Ia menyebutkan bahwa sudah banyak tokoh warga masyarakat pedalaman yang datang ke kantor sekretariatnya dan menyampaikan keluh kesah serta kekecewaannya atas ditunjuknya mitra KSO dari luar Kotim, serta mitra dari perusahaan yang dimiliki CV atau PT yang sifatnya memperkaya pribadi pemilik perusahaan.

“Harus bijak dalam menyaring mitra KSO pada lahan hasil sitaan Tim Satgas PKH, sebab didalamnya ada lahan-lahan warga masyarakat yang dulunya pernah bermitra dengan perusahaan kini masuk dalam pengelolaan Agrinas. Bagaimanapun kita tetap menolak KSO dengan pihak luar Kotim termasuk pengelolaan dalam bentuk CV dan PT yang sifatnya hanya memperkaya orang luar Kotim, sementara warga masyarakat sekitar kebun hanya jadi penonton,” ucapnya.

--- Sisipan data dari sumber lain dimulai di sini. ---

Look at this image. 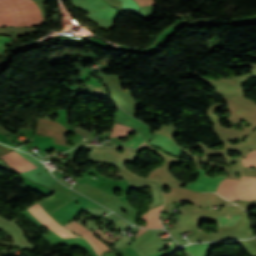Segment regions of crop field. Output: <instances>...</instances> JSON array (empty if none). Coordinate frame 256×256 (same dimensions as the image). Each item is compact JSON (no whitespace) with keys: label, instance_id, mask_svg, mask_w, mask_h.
<instances>
[{"label":"crop field","instance_id":"crop-field-15","mask_svg":"<svg viewBox=\"0 0 256 256\" xmlns=\"http://www.w3.org/2000/svg\"><path fill=\"white\" fill-rule=\"evenodd\" d=\"M145 231H147V230H143V229H140V231L138 232V234H137V237H139L141 234H143Z\"/></svg>","mask_w":256,"mask_h":256},{"label":"crop field","instance_id":"crop-field-6","mask_svg":"<svg viewBox=\"0 0 256 256\" xmlns=\"http://www.w3.org/2000/svg\"><path fill=\"white\" fill-rule=\"evenodd\" d=\"M154 135H155V137L152 139L150 144H152L154 146H158V147L162 148L164 151H166L170 154H173L175 156H179L185 152L182 149H180L177 145H175L171 141L170 138H168L162 134H159L157 132H154Z\"/></svg>","mask_w":256,"mask_h":256},{"label":"crop field","instance_id":"crop-field-12","mask_svg":"<svg viewBox=\"0 0 256 256\" xmlns=\"http://www.w3.org/2000/svg\"><path fill=\"white\" fill-rule=\"evenodd\" d=\"M133 129L127 127V126H123V125H120V124H114V127H113V132L112 134L110 135V137H119V136H124L130 132H132Z\"/></svg>","mask_w":256,"mask_h":256},{"label":"crop field","instance_id":"crop-field-3","mask_svg":"<svg viewBox=\"0 0 256 256\" xmlns=\"http://www.w3.org/2000/svg\"><path fill=\"white\" fill-rule=\"evenodd\" d=\"M197 171L199 173L198 177L194 181L187 183L184 189L197 191V192L215 191L217 185L225 177V176L219 175L217 177L210 178L205 175L208 171L201 170V169H198Z\"/></svg>","mask_w":256,"mask_h":256},{"label":"crop field","instance_id":"crop-field-2","mask_svg":"<svg viewBox=\"0 0 256 256\" xmlns=\"http://www.w3.org/2000/svg\"><path fill=\"white\" fill-rule=\"evenodd\" d=\"M216 193L230 201L256 199V177L242 176L241 180L225 179Z\"/></svg>","mask_w":256,"mask_h":256},{"label":"crop field","instance_id":"crop-field-10","mask_svg":"<svg viewBox=\"0 0 256 256\" xmlns=\"http://www.w3.org/2000/svg\"><path fill=\"white\" fill-rule=\"evenodd\" d=\"M138 133L136 134V136L134 138H132V140L125 141V142H123L119 145H122V146H125V147H128V148H139V147H141L142 145H144V140H143L144 137L139 133L142 136V138H143L142 139ZM119 145H114V146H119Z\"/></svg>","mask_w":256,"mask_h":256},{"label":"crop field","instance_id":"crop-field-1","mask_svg":"<svg viewBox=\"0 0 256 256\" xmlns=\"http://www.w3.org/2000/svg\"><path fill=\"white\" fill-rule=\"evenodd\" d=\"M10 12L14 26H37L44 23L42 12L32 0H0ZM0 5V26H13L9 12Z\"/></svg>","mask_w":256,"mask_h":256},{"label":"crop field","instance_id":"crop-field-9","mask_svg":"<svg viewBox=\"0 0 256 256\" xmlns=\"http://www.w3.org/2000/svg\"><path fill=\"white\" fill-rule=\"evenodd\" d=\"M210 248L211 243L193 244L184 247V249L192 253L193 256H208Z\"/></svg>","mask_w":256,"mask_h":256},{"label":"crop field","instance_id":"crop-field-14","mask_svg":"<svg viewBox=\"0 0 256 256\" xmlns=\"http://www.w3.org/2000/svg\"><path fill=\"white\" fill-rule=\"evenodd\" d=\"M12 150L11 148H8L6 146L0 145V155Z\"/></svg>","mask_w":256,"mask_h":256},{"label":"crop field","instance_id":"crop-field-5","mask_svg":"<svg viewBox=\"0 0 256 256\" xmlns=\"http://www.w3.org/2000/svg\"><path fill=\"white\" fill-rule=\"evenodd\" d=\"M6 163L14 167L20 173L36 168L33 164L23 158L15 151H10L0 156Z\"/></svg>","mask_w":256,"mask_h":256},{"label":"crop field","instance_id":"crop-field-8","mask_svg":"<svg viewBox=\"0 0 256 256\" xmlns=\"http://www.w3.org/2000/svg\"><path fill=\"white\" fill-rule=\"evenodd\" d=\"M140 6L155 4L153 0H135ZM134 0H122L123 9L126 12L136 13L140 11L139 5Z\"/></svg>","mask_w":256,"mask_h":256},{"label":"crop field","instance_id":"crop-field-4","mask_svg":"<svg viewBox=\"0 0 256 256\" xmlns=\"http://www.w3.org/2000/svg\"><path fill=\"white\" fill-rule=\"evenodd\" d=\"M65 227L70 228L71 230L85 237L93 246V248L95 249L98 255L101 256L104 251H109L108 247L105 244H103L101 241H99L97 238L93 236L94 233L82 227L74 220L68 223L67 225H65Z\"/></svg>","mask_w":256,"mask_h":256},{"label":"crop field","instance_id":"crop-field-7","mask_svg":"<svg viewBox=\"0 0 256 256\" xmlns=\"http://www.w3.org/2000/svg\"><path fill=\"white\" fill-rule=\"evenodd\" d=\"M162 206L163 205L156 207L142 215L141 219H145L147 221V225L144 227H146V228H163L160 220L158 219V215L162 209Z\"/></svg>","mask_w":256,"mask_h":256},{"label":"crop field","instance_id":"crop-field-13","mask_svg":"<svg viewBox=\"0 0 256 256\" xmlns=\"http://www.w3.org/2000/svg\"><path fill=\"white\" fill-rule=\"evenodd\" d=\"M242 161L244 166H256V150L248 153Z\"/></svg>","mask_w":256,"mask_h":256},{"label":"crop field","instance_id":"crop-field-11","mask_svg":"<svg viewBox=\"0 0 256 256\" xmlns=\"http://www.w3.org/2000/svg\"><path fill=\"white\" fill-rule=\"evenodd\" d=\"M240 215H233L231 217H217L219 227L235 226L239 220Z\"/></svg>","mask_w":256,"mask_h":256}]
</instances>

“Sebenarnya ending penyelamatan hutan negara dari kegiatan pertambangan dan perkebunan illegal yang dilakukan oleh Tim PKH yang pengelolaannya dilakukan Agrinas harus ada azas manfaat kepada masyarakat setempat, khususnya masyarakat Kotim di pedalaman sekitar kebun, bukan pihak luar yang akan menikmati hasilnya, yang dikemas dengan istilah KSO,” bebernya.

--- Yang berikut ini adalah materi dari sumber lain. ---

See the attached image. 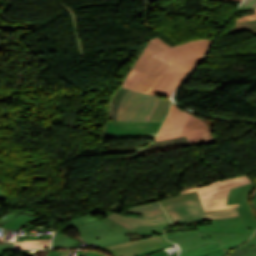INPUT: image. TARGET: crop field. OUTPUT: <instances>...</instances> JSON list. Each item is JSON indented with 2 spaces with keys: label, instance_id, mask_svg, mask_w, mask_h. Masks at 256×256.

“Kesejahteraan masyarakat sekitar kebun adalah salah satu tujuan dan prioritas serta cita-cita lahirnya Perpres nomor 5 tahun 2025 oleh Bapak Presiden Prabowo,” imbuhnya.

“Bila ini menemui jalan buntu, maka kami akan melaporkan hal tersebut kepada Bapak Presiden Prabowo dan Bapak Menteri Pertahanan selaku leading sector Tim PKH, dan kami juga akan membawa ini ke DPR-RI meminta untuk dilakukan evaluasi dan pengkajian ulang total, sebab pengelolaan lahan sitaan ini sama sekali tidak menyentuh masyarakat lokal dan tidak mensejahterakan masyarakat sekitar kebun,” tukas Audy Valent.